### [EXERCISE]
Rewrite the lines of every item below, replacing "scientific name" with "binomial name" and leaving everything else unchanged. Omit the pictures from your answer.
=== RECORDS SHOWN ===
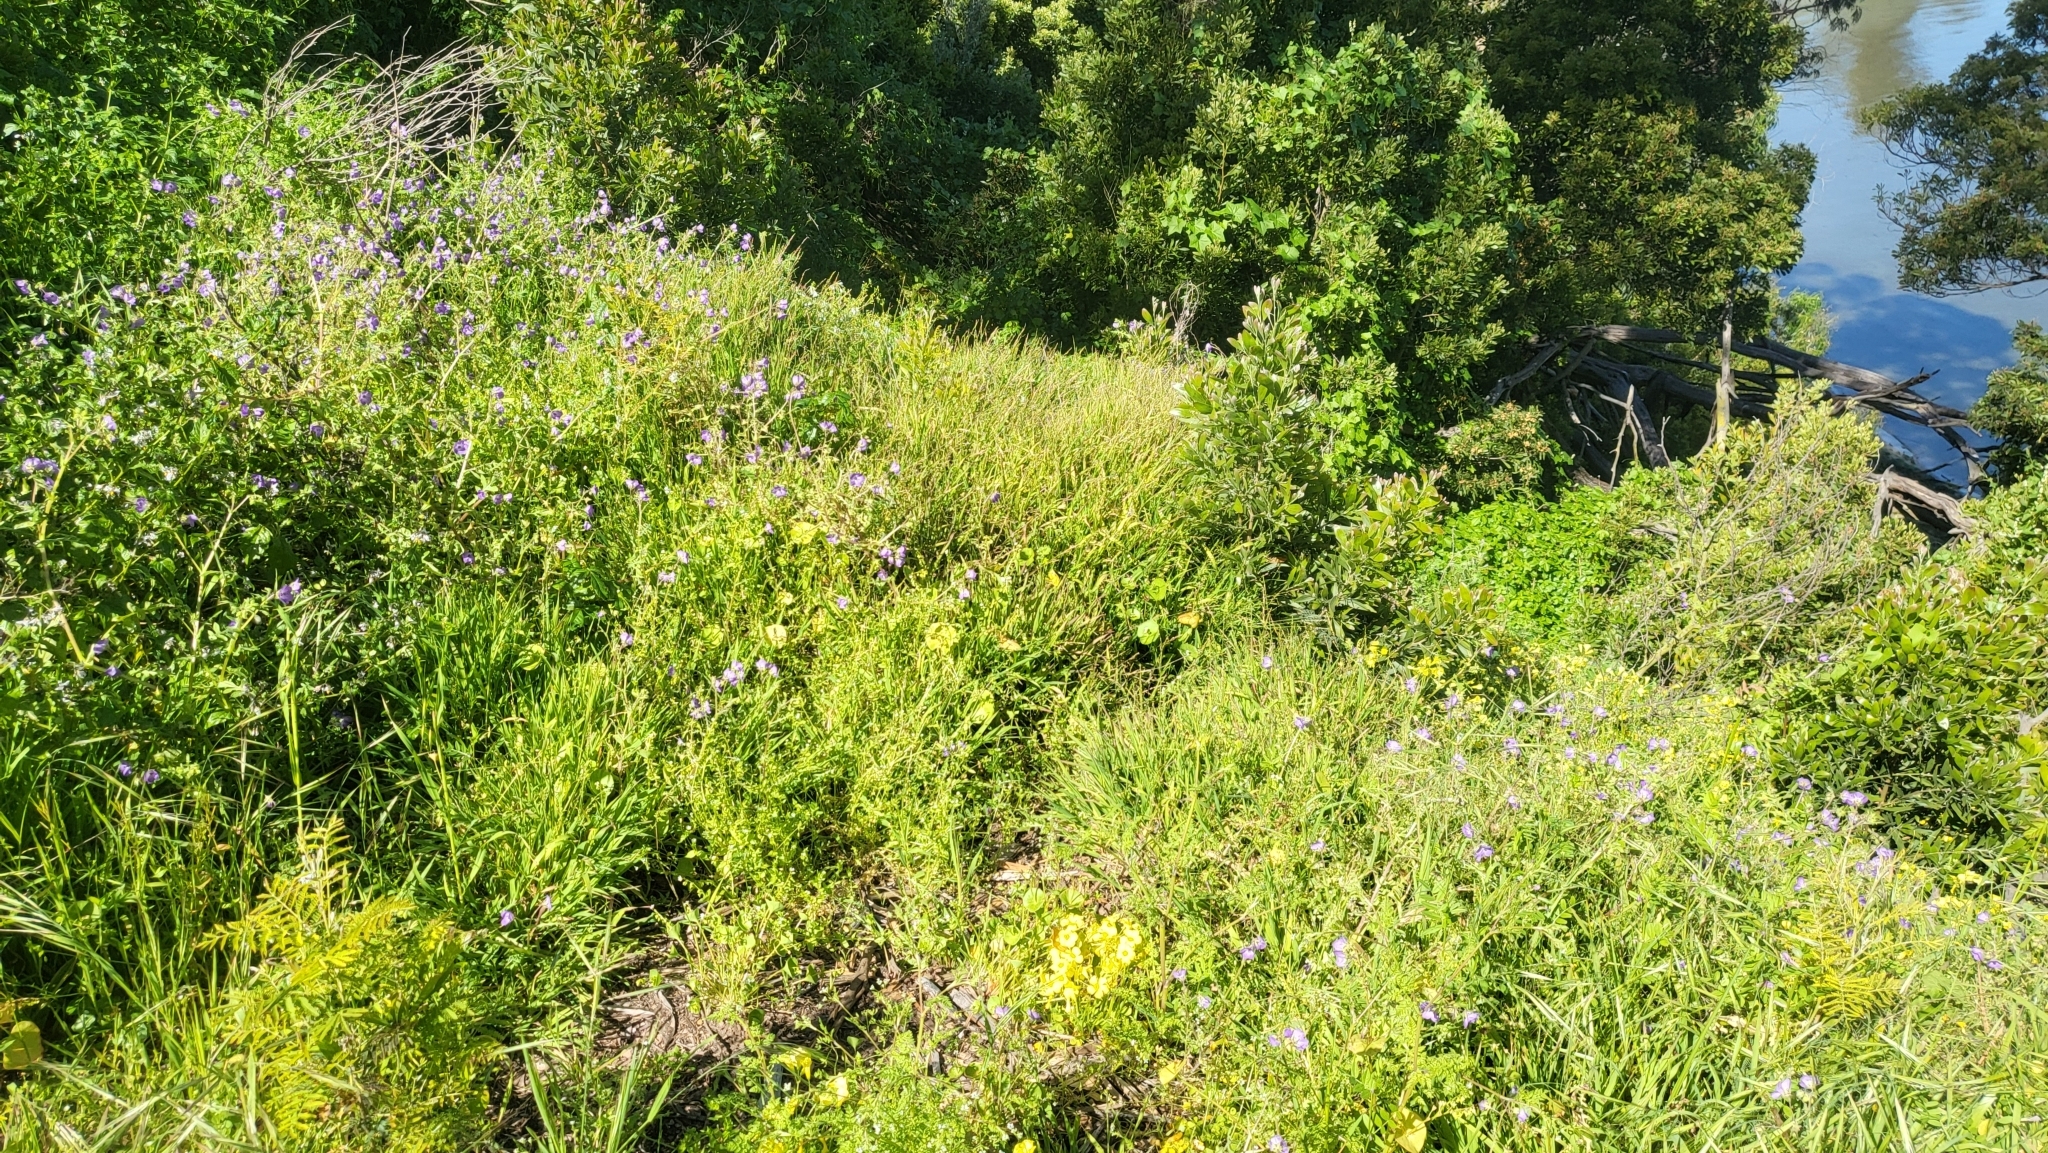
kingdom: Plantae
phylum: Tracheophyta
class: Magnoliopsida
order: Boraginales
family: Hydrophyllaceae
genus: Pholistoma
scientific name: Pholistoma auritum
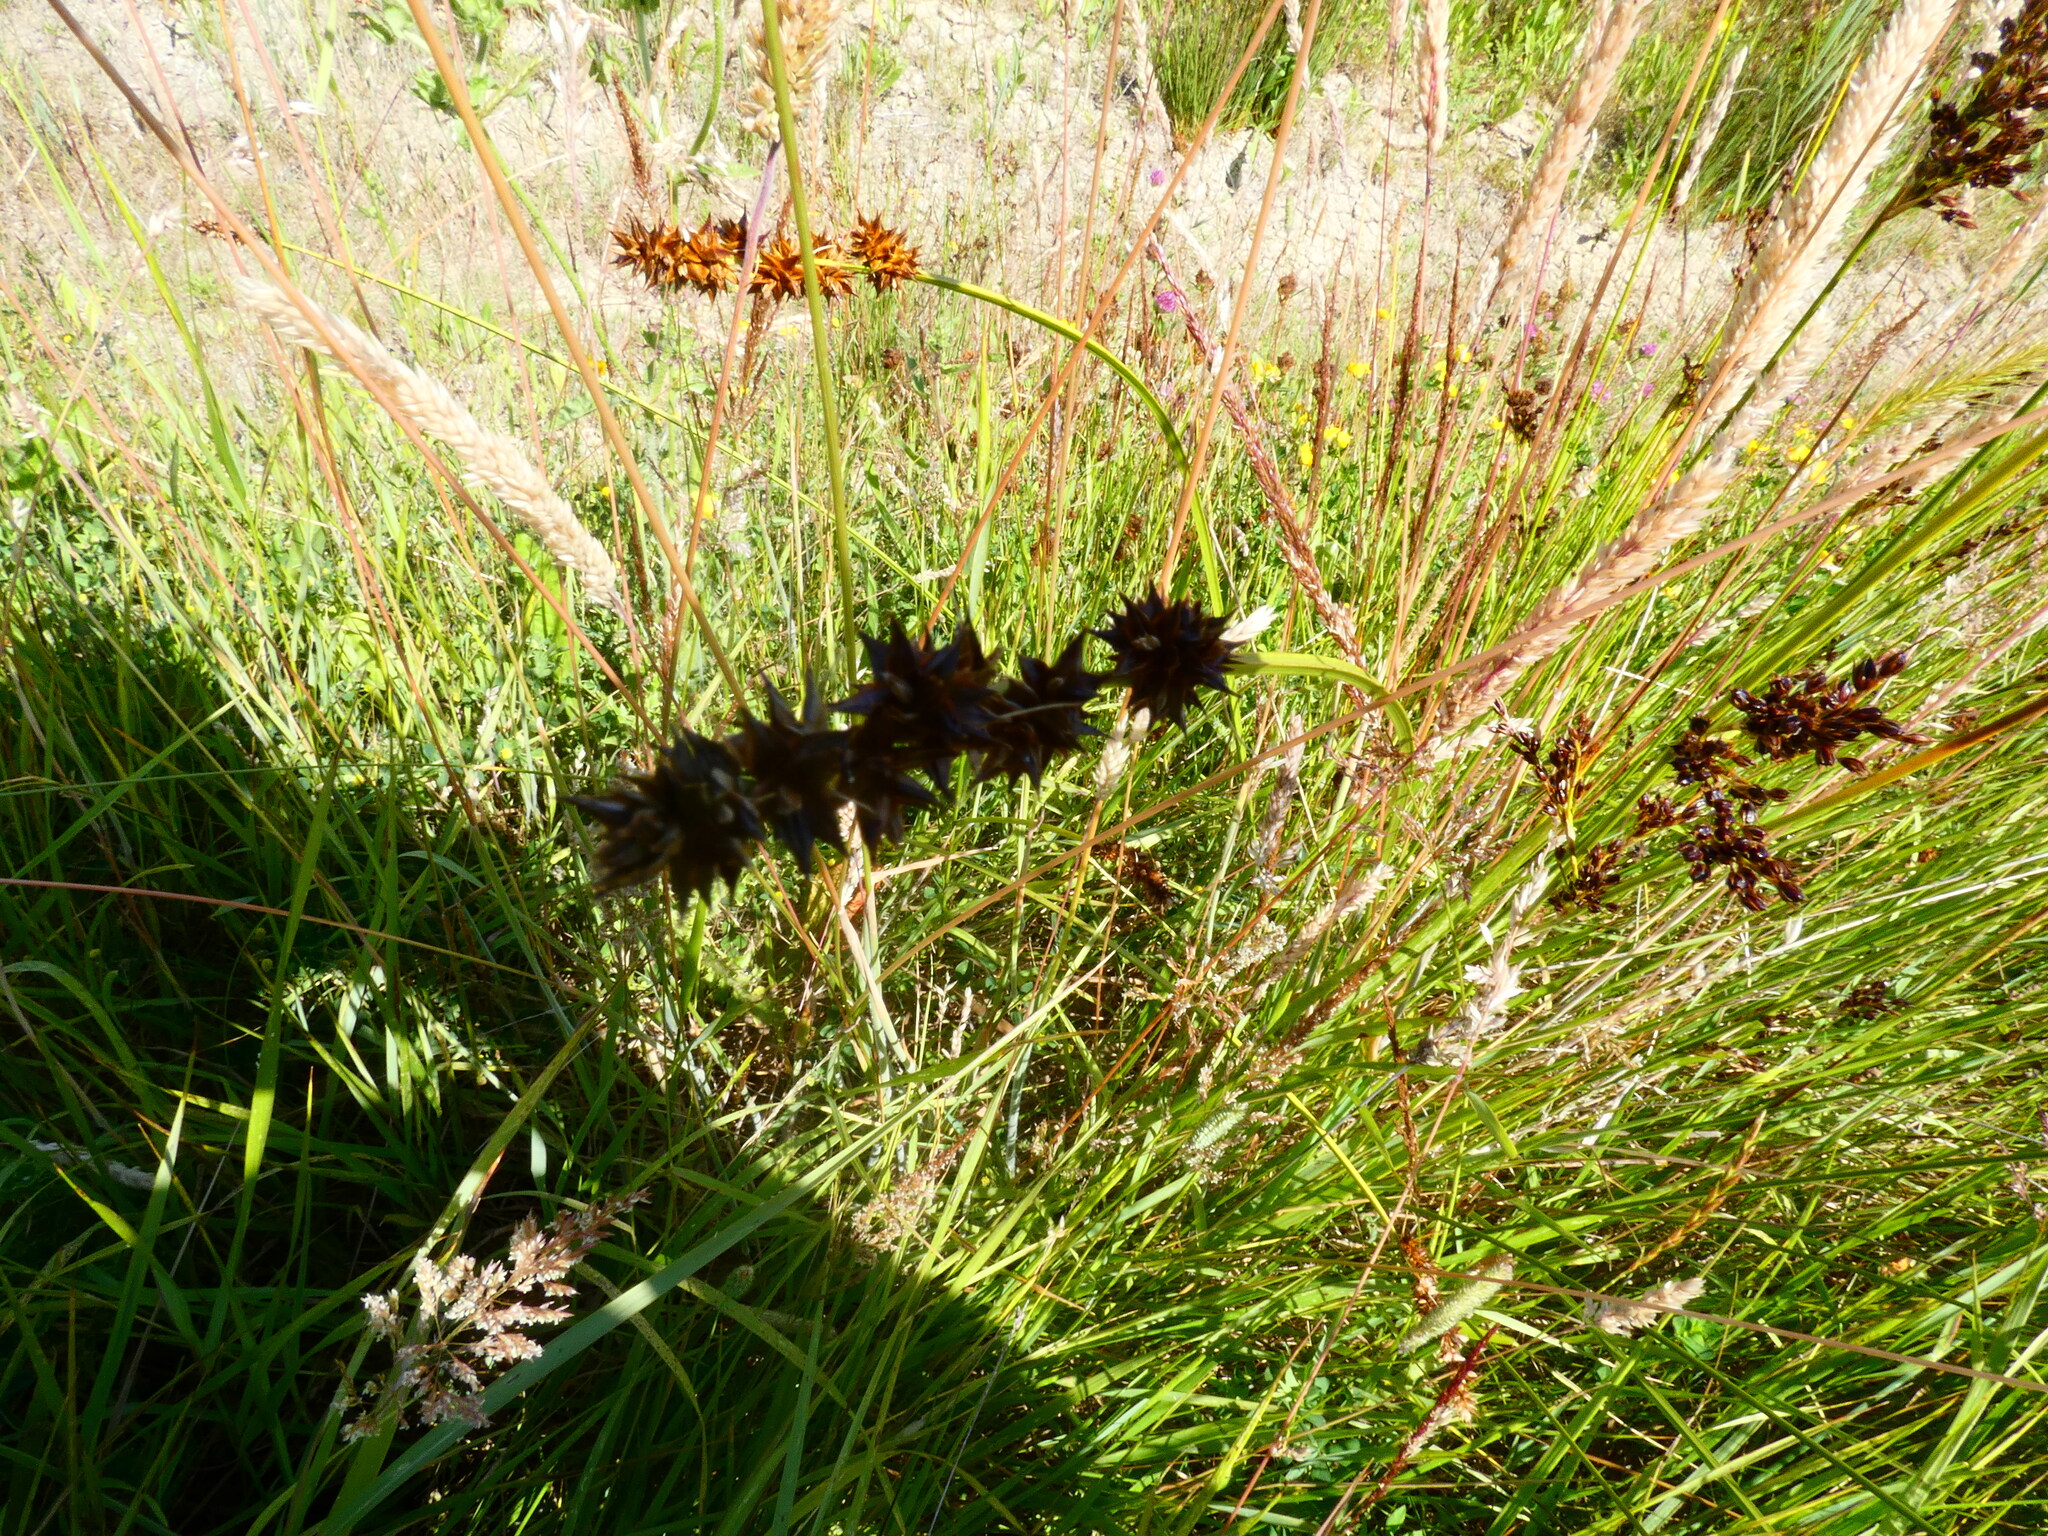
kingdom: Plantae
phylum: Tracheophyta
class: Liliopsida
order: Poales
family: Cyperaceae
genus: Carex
===
### [FULL SOLUTION]
kingdom: Plantae
phylum: Tracheophyta
class: Magnoliopsida
order: Boraginales
family: Hydrophyllaceae
genus: Pholistoma
binomial name: Pholistoma auritum
kingdom: Plantae
phylum: Tracheophyta
class: Liliopsida
order: Poales
family: Cyperaceae
genus: Carex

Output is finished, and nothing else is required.